We study the minimum Wasserstein distance estimator (MWDE) to learn the finite location-scale mixtures. We show that the MWDE is well defined and consistent. Simulation study shows it suffers some efficiency loss against a penalized version of MLE in general without noticeable gain in robustness. The MWDE is also computationally more expensive than the penalized MLE.
Under finite mixture models, the general split-and-conquer approach for the distributed learning cannot be directly used, since the parameter space is non-Euclidean. We develop a novel split-and-conquer approach. We show that the estimator is root-n-consistent under some general conditions. Experiments show that the proposed approach has comparable statistical performance to the global estimator based on the full dataset, if the latter is feasible. It can even outperform the global estimator if the model assumption does not match the real-world data. It also has better statistical and computational performance than existing methods.

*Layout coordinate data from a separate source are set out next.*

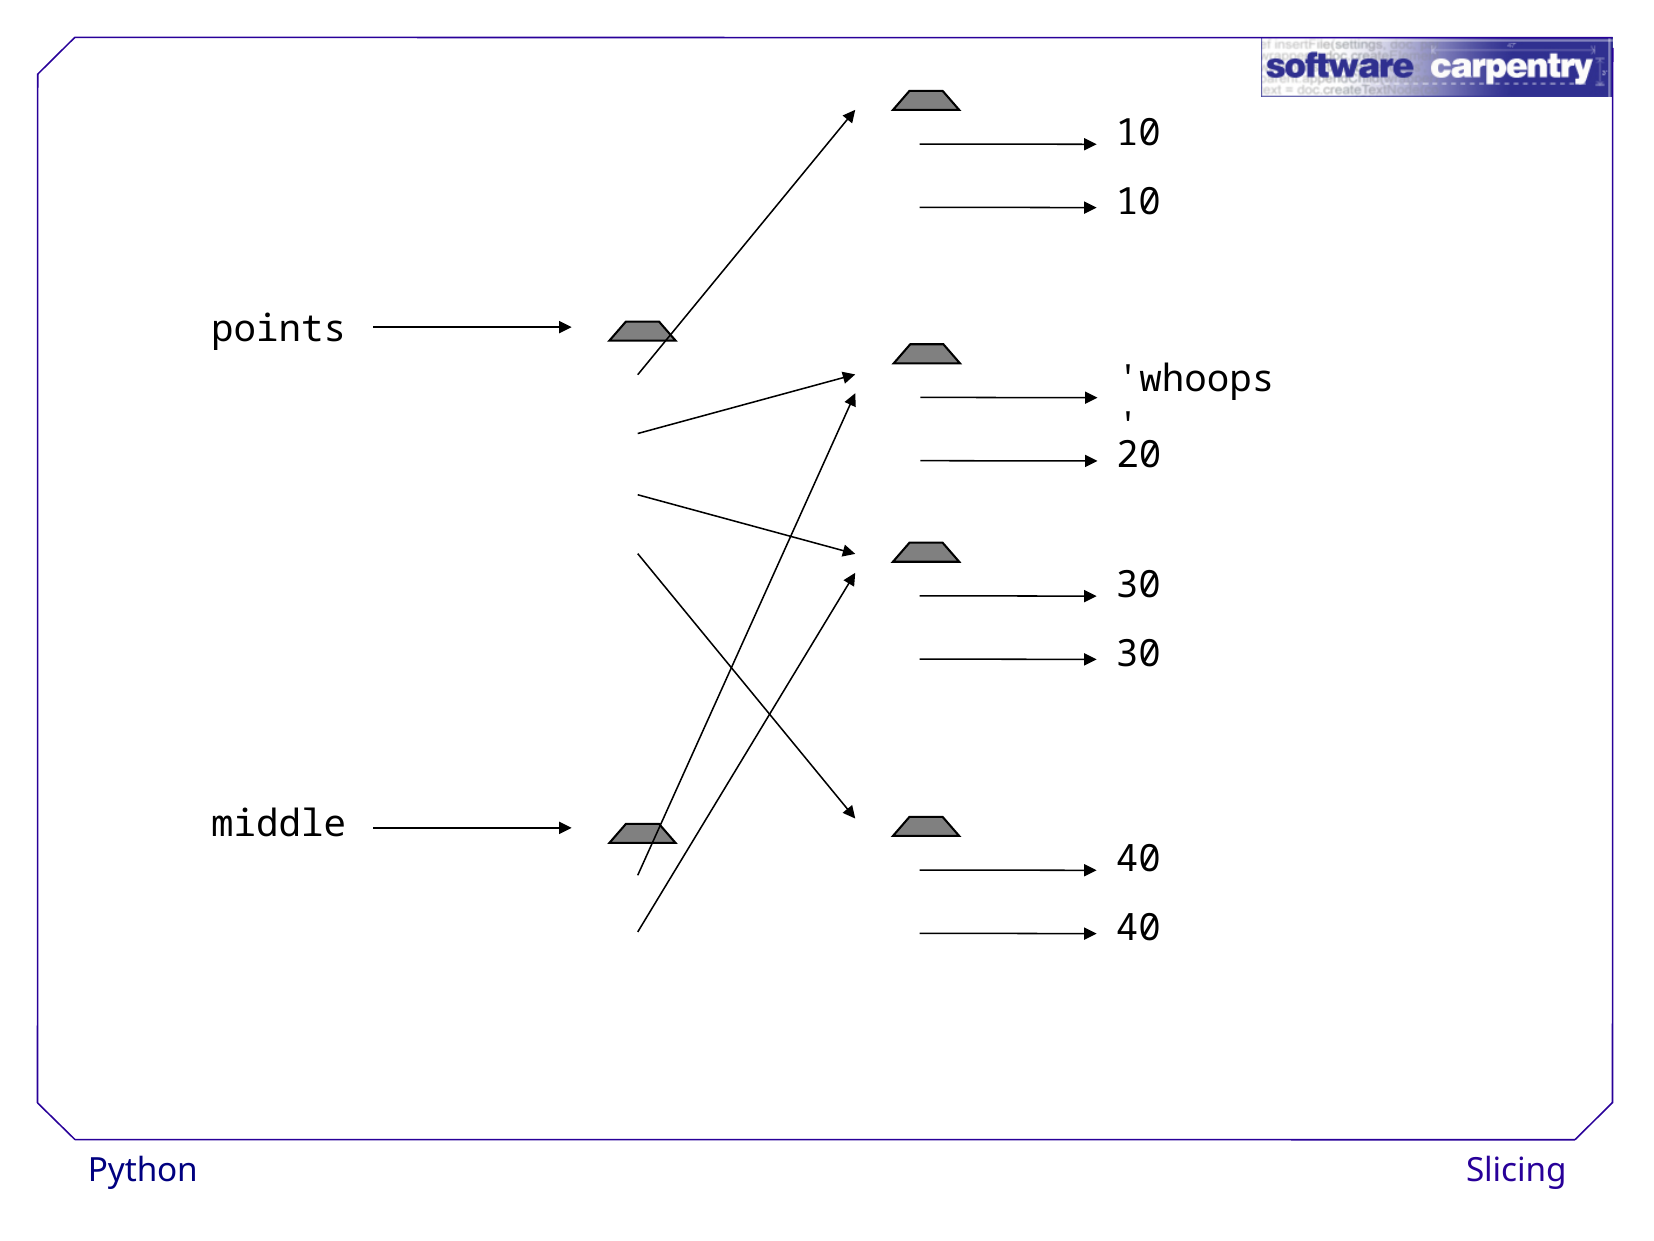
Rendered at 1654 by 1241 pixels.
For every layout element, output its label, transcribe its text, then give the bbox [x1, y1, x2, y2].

table_cell [894, 438, 960, 514]
table_cell [610, 491, 676, 567]
table_header [893, 836, 959, 911]
table_header [893, 110, 959, 185]
text_box [892, 542, 960, 562]
text_box [893, 344, 960, 364]
picture [1261, 39, 1613, 97]
table_cell [610, 918, 676, 994]
text_box 30 [1100, 543, 1176, 604]
table_header [648, 872, 676, 918]
text_box 20 [1101, 421, 1177, 498]
table_cell [893, 911, 959, 987]
text_box 10 [1100, 91, 1176, 152]
text_box [654, 826, 676, 843]
table_header [893, 562, 959, 637]
text_box [668, 336, 676, 341]
text_box 30 [1100, 604, 1176, 696]
text_box [892, 90, 960, 110]
text_box 'whoops' [1101, 345, 1290, 421]
table_cell [610, 416, 676, 491]
text_box [609, 823, 660, 843]
text_box 40 [1100, 817, 1176, 878]
table_cell [610, 567, 676, 642]
table_header [610, 341, 676, 416]
table_cell [893, 637, 959, 712]
table_header [894, 364, 960, 438]
text_box 40 [1100, 878, 1176, 970]
table_cell [651, 567, 676, 597]
text_box [609, 321, 670, 341]
text_box middle [193, 774, 364, 866]
text_box 10 [1100, 152, 1176, 244]
table_header [610, 843, 676, 918]
text_box [892, 816, 960, 836]
text_box points [193, 279, 364, 371]
table_cell [893, 185, 959, 260]
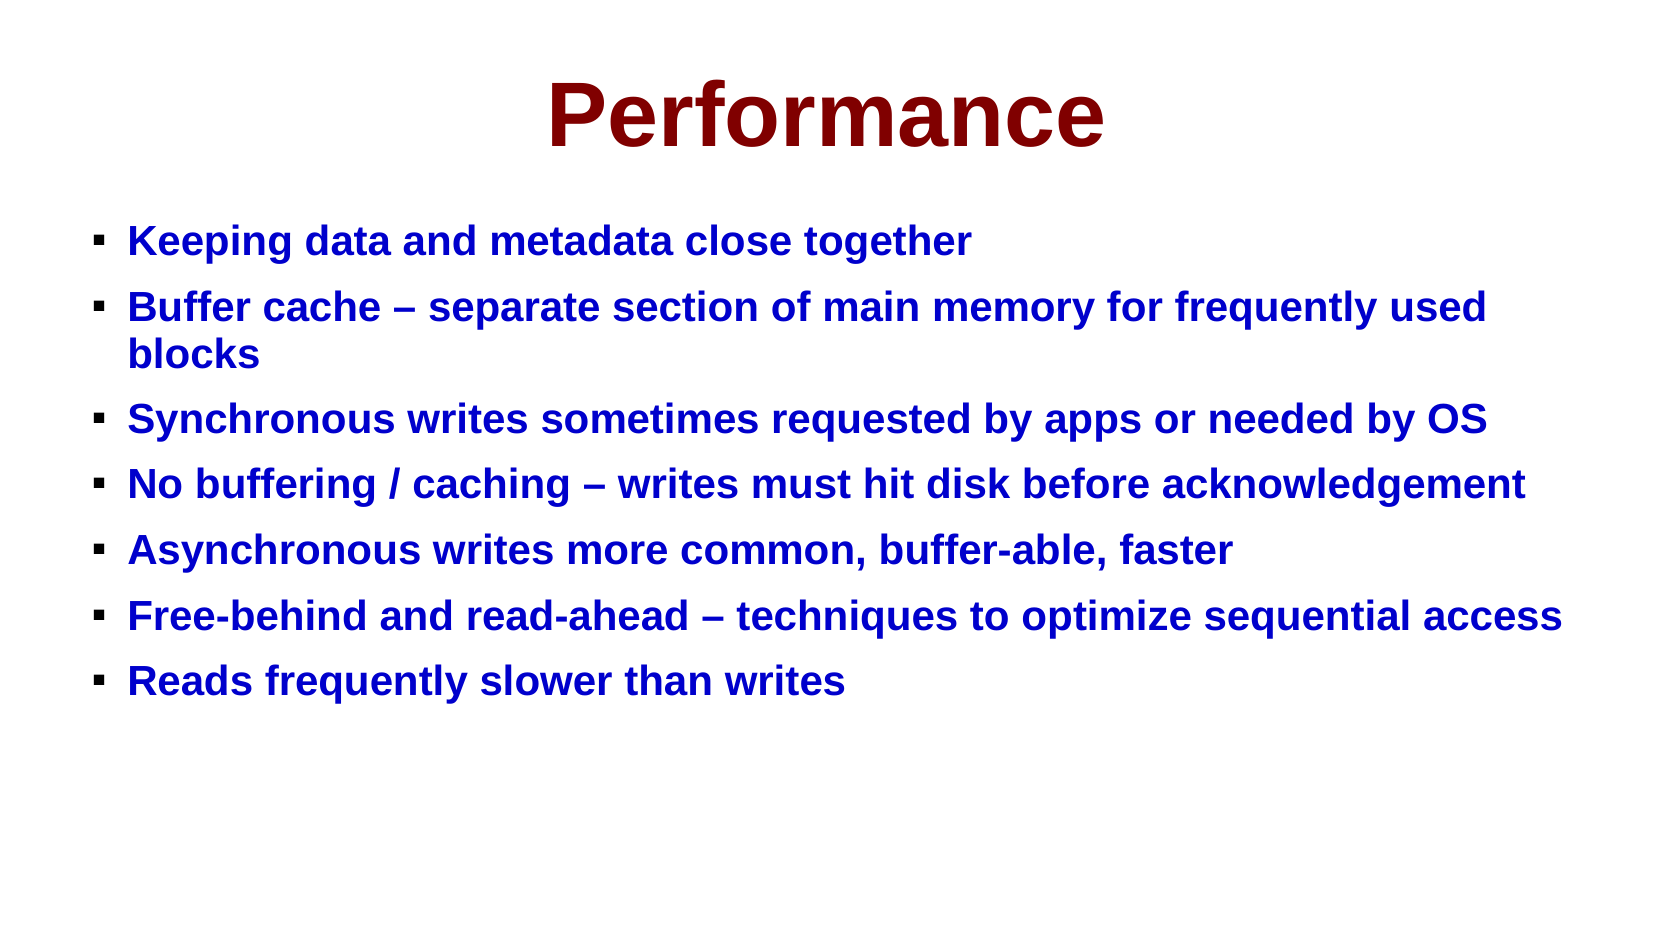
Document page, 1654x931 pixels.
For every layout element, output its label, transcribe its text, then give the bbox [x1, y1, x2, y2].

list Keeping data and metadata close together Buffer cache – separate section of main memory for frequently used blocks Synchronous writes sometimes requested by apps or needed by OS No buffering / caching – writes must hit disk before acknowledgement Asynchronous writes more common, buffer-able, faster Free-behind and read-ahead – techniques to optimize sequential access Reads frequently slower than writes [82, 217, 1571, 757]
title Performance [82, 37, 1571, 193]
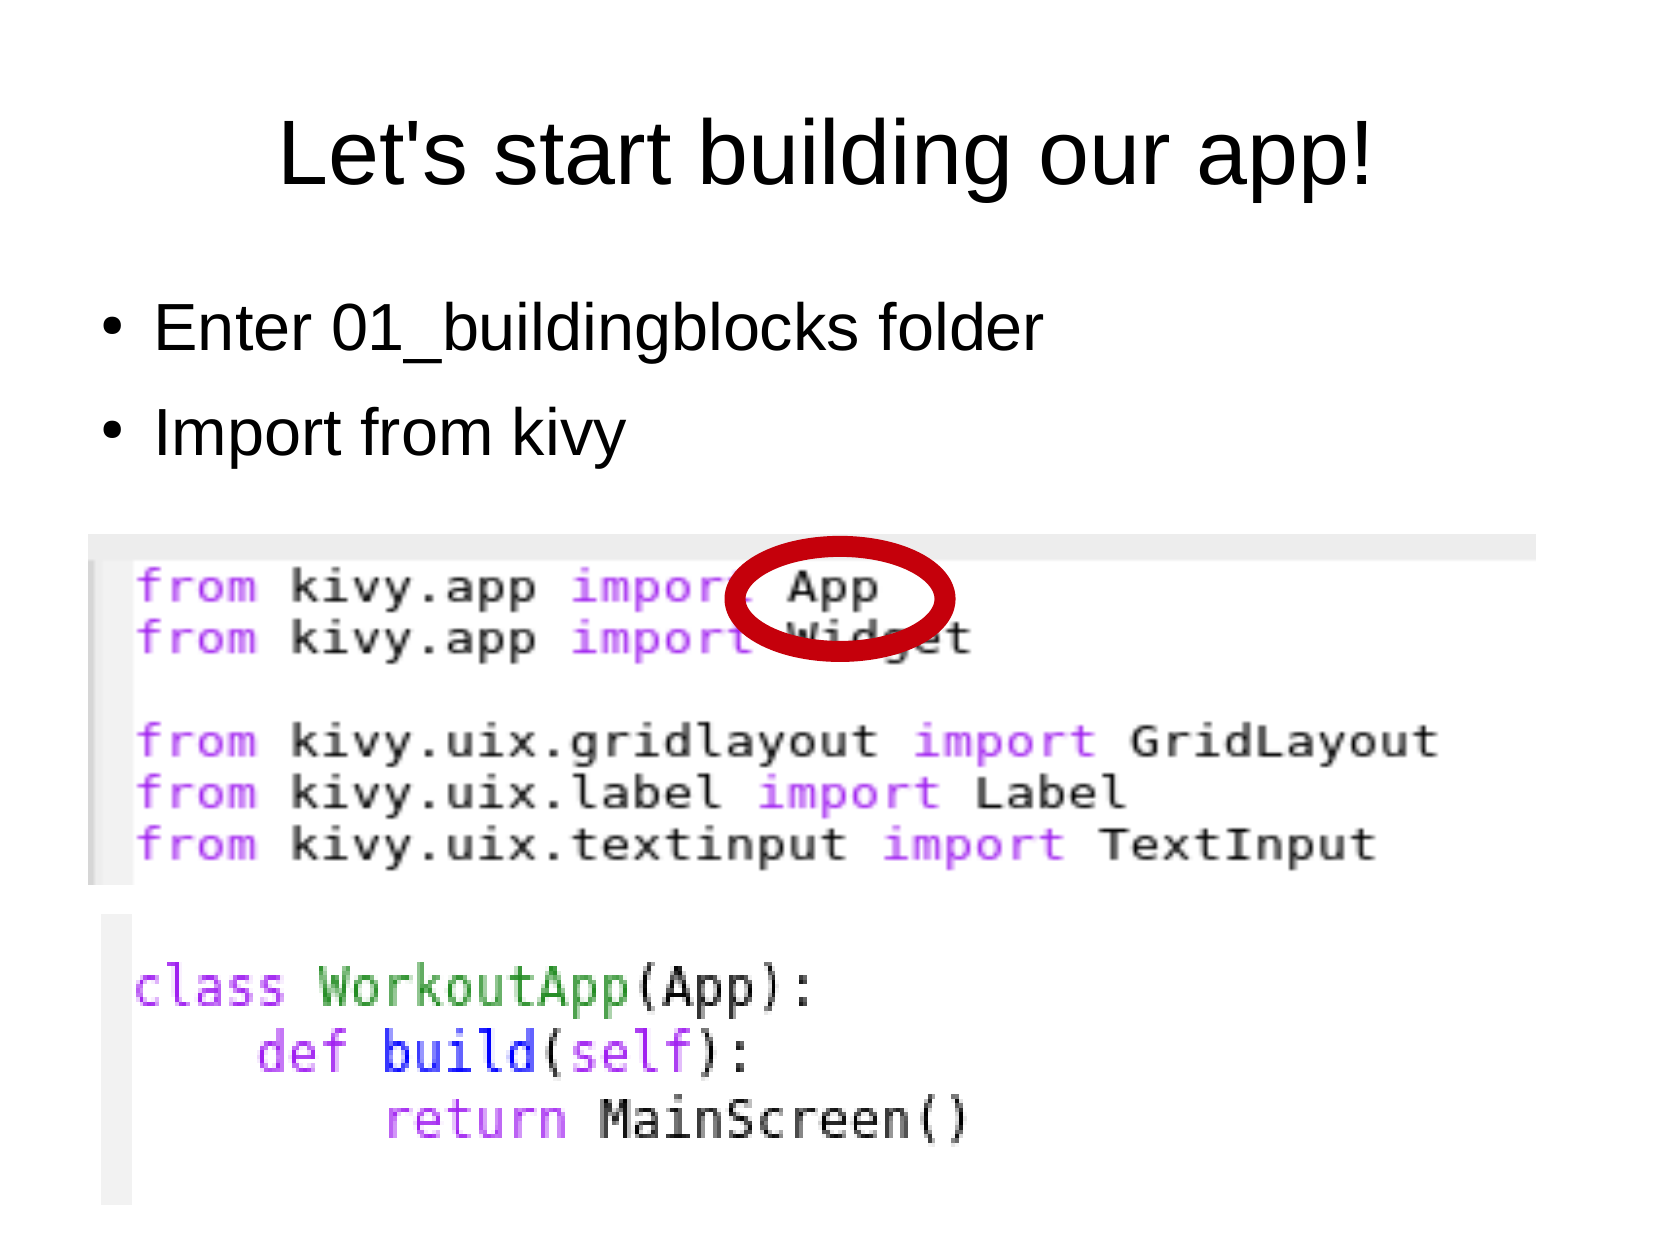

When mixtures are used in graphical models to approximate density functions, the order of the mixture increases exponentially due to recursive procedures and the inference becomes intractable. One way to make the inference tractable is to approximate the mixture by one with lower order. We propose to approximate by minimizing the composite transportation divergence (CTD) between two mixtures. The optimization problem can be solved by a majorization maximization algorithm. We show that many existing approaches are special cases of our approach. We further show that the performance of some existing algorithms can be further improved by choosing various cost functions in the CTD.